I've thought about this a lot more now, and did some experiments over the past
week to understand better how DM6 behaves in the face of dates with offsets.
I still have some further questions and comments though, hope you'll bear with
me on this.
Show quoted text>
> So, when you use an offset of -0700, Date::Manip has to check every timezone
> that has ever +used that offset, and then it tries to determine which
> timezone you are actually +referring to.
>
But if a date is supplied with only an offset and no explicit putative TZ --
as the case for the "dateset3.txt" example dataset from the earlier post --
then DM can't uniquely determine which TZ was intended. The best it can do is
choose one among the (possibly several) feasible TZs, and then assign that TZ
to the date object. (At least, that seems to be how it behaves, based on a
number of experiments.

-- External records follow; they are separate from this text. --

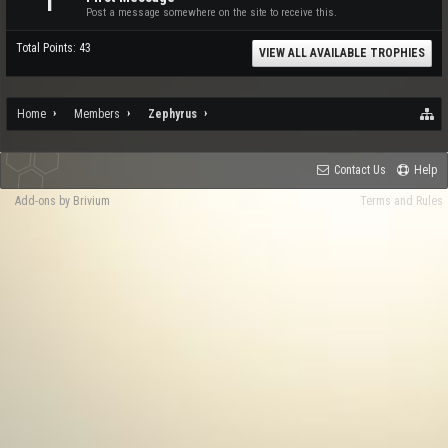
1
Post a message somewhere on the site to receive this.
Total Points: 43
VIEW ALL AVAILABLE TROPHIES
Home
Members
Zephyrus
Contact Us
Help
Add-ons by Brivium
Terms and Rules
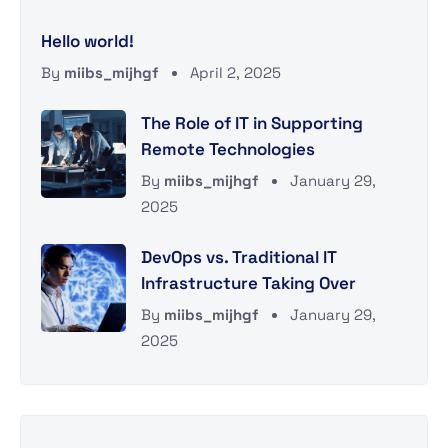
Hello world!
By
miibs_mijhgf
April 2, 2025
The Role of IT in Supporting
Remote Technologies
By
miibs_mijhgf
January 29,
2025
DevOps vs. Traditional IT
Infrastructure Taking Over
By
miibs_mijhgf
January 29,
2025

Is that right?)
If so, I was wondering if you'd entertain knocking around some ideas about a
potential enhancement to DM, in the form of an option that allows date strings
of this specific type (offset only, no explicit putative TZ) to be special-cased
during parsing.
The general idea would be that enabling this option would affect validation
and TZ assignment something along the following lines:
* Validation would be relaxed, so as to avoid the need to load all the
feasible TZs (which I presume is required in order to validate that the
given {absolute time, offset} pair actually corresponds to a period
contained in some extant TZ in your database).

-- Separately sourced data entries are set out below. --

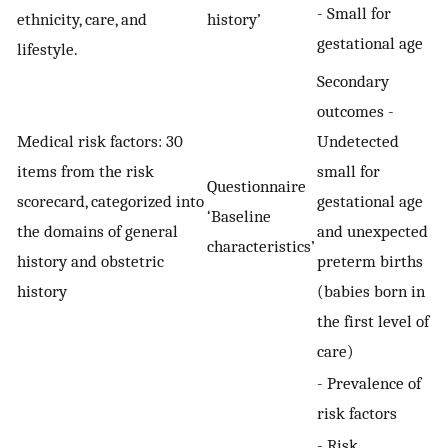
- Small for
ethnicity, care, and
history’
gestational age
lifestyle.
Secondary
outcomes -
Medical risk factors: 30
Undetected
items from the risk
small for
Questionnaire
scorecard, categorized into
gestational age
‘Baseline
the domains of general
and unexpected
characteristics’
history and obstetric
preterm births
history
(babies born in
the first level of
care)
- Prevalence of
risk factors
- Risk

Exactly what might be meant by "relaxed" is open to some debate. For
example, perhaps accept only offsets having the minimum granularity
among all actual TZs (I think this would be 15 mins?). Or perhaps just have
a small in-core table listing all valid TZ offsets and permit the given
offset iff it appears in that table.
* Assigning a TZ to the date object would become somewhat tricky with the
option enabled, since there might be no actual tabled TZ satisfying both
the offset and the {absolute time, offset} pair simultaneously. But
perhaps instead there could be the notion of a "pseudo-TZ" especially for
offset-only cases, which would be dynamically created based on the offset,
rather than drawn from the database. (For example PSEUDO+0100, or
PSEUDO-0445, etc.)
The benefits of enabling the option would be (a) much faster parsing of offset-
only dates, and (b) avoidance of assigning artificially chosen TZs from the
database, in preference for a more "honest" pseudo-TZ assignment which
essentially admits, "we have no clue what TZ you mean, but the information in
this pseudo-TZ is consistent with your supplied offset."
I have some more detailed ideas on the above, but first wanted to ask whether
this even sounds like something you'd consider debating about or whether, due
to implementation constraints or lack of utility, it is simply a non-starter.

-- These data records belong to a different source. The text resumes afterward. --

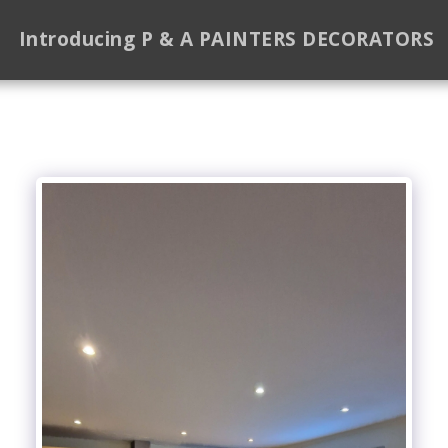
Introducing P & A PAINTERS DECORATORS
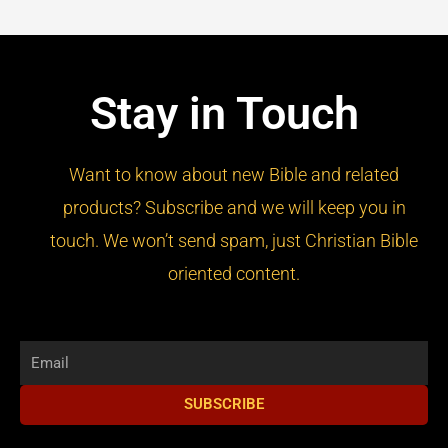
Stay in Touch
Want to know about new Bible and related
products? Subscribe and we will keep you in
touch. We won’t send spam, just Christian Bible
oriented content.
Email
SUBSCRIBE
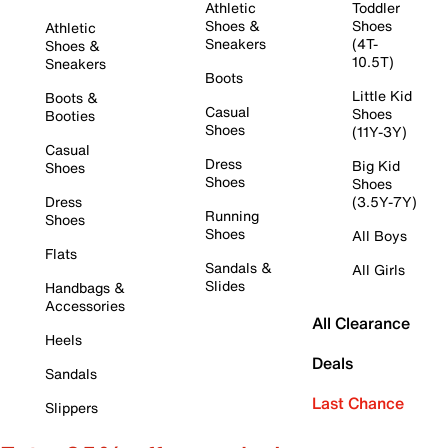
Athletic
Toddler
Shoes &
Shoes
Athletic
Sneakers
(4T-
Shoes &
10.5T)
Sneakers
Boots
Little Kid
Boots &
Casual
Shoes
Booties
Shoes
(11Y-3Y)
Casual
Dress
Big Kid
Shoes
Shoes
Shoes
Dress
(3.5Y-7Y)
Running
Shoes
Shoes
All Boys
Flats
Sandals &
All Girls
Slides
Handbags &
Accessories
All Clearance
Heels
Deals
Sandals
Last Chance
Slippers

Anyway... just tossing it out as a hopefully constructive suggestion. I'm very
well aware that simple-sounding suggestions may be hugely complicated to
actually implement, and not even worth considering for that reason of course.
Just thinking out loud.
One more topic though, related to (and motivating the above): Honestly, I can't
agree with your assessment:
Show quoted text>
> Luckily, I consider this case fairly rare in that most real-life situations,
> you'll be parsing dates in your timezone, and that's it.
>
IMO, the parsing of large sets of dates having different offsets is not a corner
case at all, but probably reasonably common, especially for email processing.
Any application parsing email "Date" or "Received" header fields will very
quickly wind up having to handle a significant fraction of all the possible
offsets. The "dateset3.txt" dataset from my earlier post was derived in exactly
this way, not artificially at all, by simply extracting "Date" headers from a
few of my own mail folders. And if "Received" headers are considered as well,
then an even wider fraction of offsets is going to quickly arise: Even in the
case when senders are all located in geographically narrow area and their
"Date" fields are closely clustered in a few TZs, there will generally be a
much wider array of "Received" dates because server locations (which handle
intermediate movements of the message) are scattered all over.
I can't justify the above based on any objective facts that I'm aware of,
just opining based on my own experiences.
Anyway... once again, thank you for all your time on this.
Regards,
Glenn